殿內很安靜。火盆裏添了新炭,火苗子蹿了一下又縮回去。晏辭的呼吸很輕,輕得像在數——起,落,起,落——每一下間隔都拉得比別人長。六年的呼吸,大概就是這個長度。

過了很久,謝臨淵開口了。

"晏辭。"他的聲音很輕,輕得不像他,"你不會有事的。"

晏辭沒有睜眼。他的手指微微動了動,最終還是沒說話。

謝臨淵坐在那裏,看着他的側臉,看了很久。窗外有檐鈴被風吹響了一下——叮的一聲,然後就停了。

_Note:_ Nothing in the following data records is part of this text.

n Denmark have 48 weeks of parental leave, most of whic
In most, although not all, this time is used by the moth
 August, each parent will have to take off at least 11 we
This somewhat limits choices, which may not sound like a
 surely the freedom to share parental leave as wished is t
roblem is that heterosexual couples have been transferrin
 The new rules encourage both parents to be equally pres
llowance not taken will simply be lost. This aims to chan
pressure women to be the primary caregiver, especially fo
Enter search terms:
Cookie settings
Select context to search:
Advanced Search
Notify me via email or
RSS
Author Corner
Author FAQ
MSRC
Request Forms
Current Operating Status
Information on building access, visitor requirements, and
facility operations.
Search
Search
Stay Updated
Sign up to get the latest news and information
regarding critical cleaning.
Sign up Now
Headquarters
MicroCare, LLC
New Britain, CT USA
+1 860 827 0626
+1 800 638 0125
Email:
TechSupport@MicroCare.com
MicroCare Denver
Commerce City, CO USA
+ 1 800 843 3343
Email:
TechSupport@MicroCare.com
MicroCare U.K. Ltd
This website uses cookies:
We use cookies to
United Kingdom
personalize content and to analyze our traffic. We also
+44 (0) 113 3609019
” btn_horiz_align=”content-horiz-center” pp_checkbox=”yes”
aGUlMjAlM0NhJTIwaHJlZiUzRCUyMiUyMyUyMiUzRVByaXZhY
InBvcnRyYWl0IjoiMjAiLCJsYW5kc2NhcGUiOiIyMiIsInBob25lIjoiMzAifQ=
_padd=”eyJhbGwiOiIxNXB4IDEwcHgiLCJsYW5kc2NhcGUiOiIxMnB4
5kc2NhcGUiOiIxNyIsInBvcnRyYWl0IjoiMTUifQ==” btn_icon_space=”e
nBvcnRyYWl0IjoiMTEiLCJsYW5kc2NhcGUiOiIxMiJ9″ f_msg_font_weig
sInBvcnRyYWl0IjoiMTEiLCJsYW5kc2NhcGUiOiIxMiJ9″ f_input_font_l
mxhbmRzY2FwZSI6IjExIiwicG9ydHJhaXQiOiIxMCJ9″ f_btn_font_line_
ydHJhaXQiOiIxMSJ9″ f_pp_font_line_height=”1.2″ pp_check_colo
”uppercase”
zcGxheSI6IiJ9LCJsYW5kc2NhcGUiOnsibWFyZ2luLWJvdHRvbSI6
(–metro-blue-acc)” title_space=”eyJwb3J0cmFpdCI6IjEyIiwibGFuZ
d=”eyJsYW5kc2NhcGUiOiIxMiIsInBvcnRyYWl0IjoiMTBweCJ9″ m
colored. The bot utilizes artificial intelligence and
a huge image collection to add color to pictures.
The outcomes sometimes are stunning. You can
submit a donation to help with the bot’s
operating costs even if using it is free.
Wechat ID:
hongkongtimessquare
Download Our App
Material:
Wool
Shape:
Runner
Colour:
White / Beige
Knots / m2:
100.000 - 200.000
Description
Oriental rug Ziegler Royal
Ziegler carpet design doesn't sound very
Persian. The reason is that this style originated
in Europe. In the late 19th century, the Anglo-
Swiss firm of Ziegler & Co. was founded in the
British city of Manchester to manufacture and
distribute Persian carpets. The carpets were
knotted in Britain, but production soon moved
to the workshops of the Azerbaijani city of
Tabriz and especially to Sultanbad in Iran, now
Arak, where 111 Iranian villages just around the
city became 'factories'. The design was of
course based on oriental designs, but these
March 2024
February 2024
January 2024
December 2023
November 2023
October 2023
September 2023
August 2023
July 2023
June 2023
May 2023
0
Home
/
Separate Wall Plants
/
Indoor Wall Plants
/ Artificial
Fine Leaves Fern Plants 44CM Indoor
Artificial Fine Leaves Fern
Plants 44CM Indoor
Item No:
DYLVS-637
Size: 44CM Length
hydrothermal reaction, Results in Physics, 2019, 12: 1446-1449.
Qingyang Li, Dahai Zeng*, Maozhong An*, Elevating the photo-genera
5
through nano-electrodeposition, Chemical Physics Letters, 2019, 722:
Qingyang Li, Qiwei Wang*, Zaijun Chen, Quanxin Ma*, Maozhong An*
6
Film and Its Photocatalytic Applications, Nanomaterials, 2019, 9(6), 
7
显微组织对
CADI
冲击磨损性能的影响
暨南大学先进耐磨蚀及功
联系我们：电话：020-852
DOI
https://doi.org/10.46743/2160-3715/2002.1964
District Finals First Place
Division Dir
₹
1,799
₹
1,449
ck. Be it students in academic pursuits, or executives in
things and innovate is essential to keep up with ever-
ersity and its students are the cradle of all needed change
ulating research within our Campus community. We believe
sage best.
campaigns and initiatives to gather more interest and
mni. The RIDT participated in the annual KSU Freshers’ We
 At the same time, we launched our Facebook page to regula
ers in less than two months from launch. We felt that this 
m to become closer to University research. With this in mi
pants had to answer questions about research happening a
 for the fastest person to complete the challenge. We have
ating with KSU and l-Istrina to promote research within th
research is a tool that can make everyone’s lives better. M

第二天開始,太醫院的藥一碗接一碗地送進來。人參養榮湯、阿膠紅棗羹、靈芝炖烏雞——每一碗都是按方子新熬的,送藥的小太監必須當着影一的面把藥倒在瓷碗裏,影一用銀針試過,再端進來。晏辭不喝,偏過頭,嘴唇閉着。謝臨淵就端過碗,一勺一勺地舀到嘴邊。不張嘴,他就把勺子停在唇邊等着。藥涼了,就讓人重新熬——一碗藥能熬四遍,從早送到晚。等到晏辭實在熬不住了,微微張開嘴,他才把勺子送進去。

日複一日。

晏辭的腳上依舊鎖着那條三尺長的銀鏈。他活動不了,只能躺在床上。天晴的時候,陽光從窗紙透進來,照在床尾,但照不到他臉上。偶爾謝景辰被乳母抱進來看他,那孩子一歲多,還不太會走路,扶着床邊搖搖晃晃地站着,一只手拽着晏辭的袖子,奶聲奶氣地喊"父君"。晏辭不看他。孩子的小手在他胳膊上摸來摸去,摸到了他手腕上一塊還沒褪完的舊淤痕,用小指頭在上面按了一下。"父君痛痛?"

晏辭的手指動了一下。然後把手收回去了。

謝臨淵就蹲在旁邊,捏着謝景辰的小手,教他喊。一遍一遍地教。晏辭依舊不回應。

但太醫的藥,他開始喝了。

不是為了誰——不是。只是在驿站裏聽見太醫說"三十歲"的時候,他腦子裏忽然閃過了一個畫面。不是謝臨淵,不是謝景辰。是雲溪。雲溪被暗衛架走的時候胳膊還脫着臼,嘴角還挂着血。他不知道自己能不能再活着看見她。但萬一呢?萬一有一天她回來,看見的是他的一口棺材——那她十六年裏每一句"公子"就都白叫了。

所以他喝藥。不是因為活下去有意義。是因為還有一個人需要他活着。